→ **ACTIVITY**: Each line of the data holding "atau" should be found and copied.

→ **DATASET**:
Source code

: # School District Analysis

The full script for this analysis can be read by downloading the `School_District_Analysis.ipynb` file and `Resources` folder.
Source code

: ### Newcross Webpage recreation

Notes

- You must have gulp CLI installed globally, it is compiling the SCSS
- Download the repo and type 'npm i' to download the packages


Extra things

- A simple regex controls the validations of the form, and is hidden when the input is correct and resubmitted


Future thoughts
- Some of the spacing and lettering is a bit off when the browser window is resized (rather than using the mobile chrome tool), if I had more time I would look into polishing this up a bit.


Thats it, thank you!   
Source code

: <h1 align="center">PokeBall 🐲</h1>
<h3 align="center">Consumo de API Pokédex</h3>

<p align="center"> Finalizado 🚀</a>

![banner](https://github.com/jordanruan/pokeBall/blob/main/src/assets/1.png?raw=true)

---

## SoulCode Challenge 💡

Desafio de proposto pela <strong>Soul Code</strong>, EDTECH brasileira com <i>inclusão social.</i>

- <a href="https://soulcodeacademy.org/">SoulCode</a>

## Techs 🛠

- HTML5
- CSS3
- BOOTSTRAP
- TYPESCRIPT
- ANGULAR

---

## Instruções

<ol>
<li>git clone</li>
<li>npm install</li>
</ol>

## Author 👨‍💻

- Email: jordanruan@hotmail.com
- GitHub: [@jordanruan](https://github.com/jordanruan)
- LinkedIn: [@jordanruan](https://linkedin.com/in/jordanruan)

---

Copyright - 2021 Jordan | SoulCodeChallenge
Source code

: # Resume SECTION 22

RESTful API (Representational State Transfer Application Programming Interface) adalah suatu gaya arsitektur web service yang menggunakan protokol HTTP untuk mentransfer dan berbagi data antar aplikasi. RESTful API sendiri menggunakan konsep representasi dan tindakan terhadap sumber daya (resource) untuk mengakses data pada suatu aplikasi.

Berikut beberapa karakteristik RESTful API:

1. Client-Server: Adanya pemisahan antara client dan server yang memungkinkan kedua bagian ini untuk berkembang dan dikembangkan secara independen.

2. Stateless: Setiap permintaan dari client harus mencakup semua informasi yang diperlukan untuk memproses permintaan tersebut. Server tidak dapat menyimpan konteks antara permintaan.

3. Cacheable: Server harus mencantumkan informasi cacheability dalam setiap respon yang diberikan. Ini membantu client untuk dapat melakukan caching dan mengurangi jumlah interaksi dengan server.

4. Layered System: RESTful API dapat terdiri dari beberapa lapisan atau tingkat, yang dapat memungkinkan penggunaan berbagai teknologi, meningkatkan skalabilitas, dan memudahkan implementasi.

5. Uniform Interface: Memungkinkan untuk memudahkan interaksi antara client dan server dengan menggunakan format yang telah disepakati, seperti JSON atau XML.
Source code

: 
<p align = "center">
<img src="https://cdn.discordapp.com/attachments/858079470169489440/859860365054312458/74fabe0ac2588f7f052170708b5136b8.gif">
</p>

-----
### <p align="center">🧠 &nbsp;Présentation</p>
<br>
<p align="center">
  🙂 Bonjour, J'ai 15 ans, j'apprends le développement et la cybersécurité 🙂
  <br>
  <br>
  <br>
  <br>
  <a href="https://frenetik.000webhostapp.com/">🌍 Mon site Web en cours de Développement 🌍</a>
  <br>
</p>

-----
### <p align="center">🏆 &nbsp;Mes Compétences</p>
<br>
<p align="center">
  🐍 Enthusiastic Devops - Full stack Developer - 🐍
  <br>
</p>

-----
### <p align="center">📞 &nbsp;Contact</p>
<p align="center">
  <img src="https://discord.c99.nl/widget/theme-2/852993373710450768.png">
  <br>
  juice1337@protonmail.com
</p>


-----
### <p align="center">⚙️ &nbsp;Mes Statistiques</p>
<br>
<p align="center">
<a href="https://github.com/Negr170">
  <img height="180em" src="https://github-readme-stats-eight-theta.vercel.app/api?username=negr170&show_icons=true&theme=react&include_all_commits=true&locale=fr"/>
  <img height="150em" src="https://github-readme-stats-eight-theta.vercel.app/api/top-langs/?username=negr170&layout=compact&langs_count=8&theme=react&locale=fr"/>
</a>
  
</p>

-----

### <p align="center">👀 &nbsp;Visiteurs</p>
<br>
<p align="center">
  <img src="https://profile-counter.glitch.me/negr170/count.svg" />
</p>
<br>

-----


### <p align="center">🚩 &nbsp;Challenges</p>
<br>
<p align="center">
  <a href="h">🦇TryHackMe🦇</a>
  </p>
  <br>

→ **COMPLETED EXERCISE**:
4. Layered System: RESTful API dapat terdiri dari beberapa lapisan atau tingkat, yang dapat memungkinkan penggunaan berbagai teknologi, meningkatkan skalabilitas, dan memudahkan implementasi.
5. Uniform Interface: Memungkinkan untuk memudahkan interaksi antara client dan server dengan menggunakan format yang telah disepakati, seperti JSON atau XML.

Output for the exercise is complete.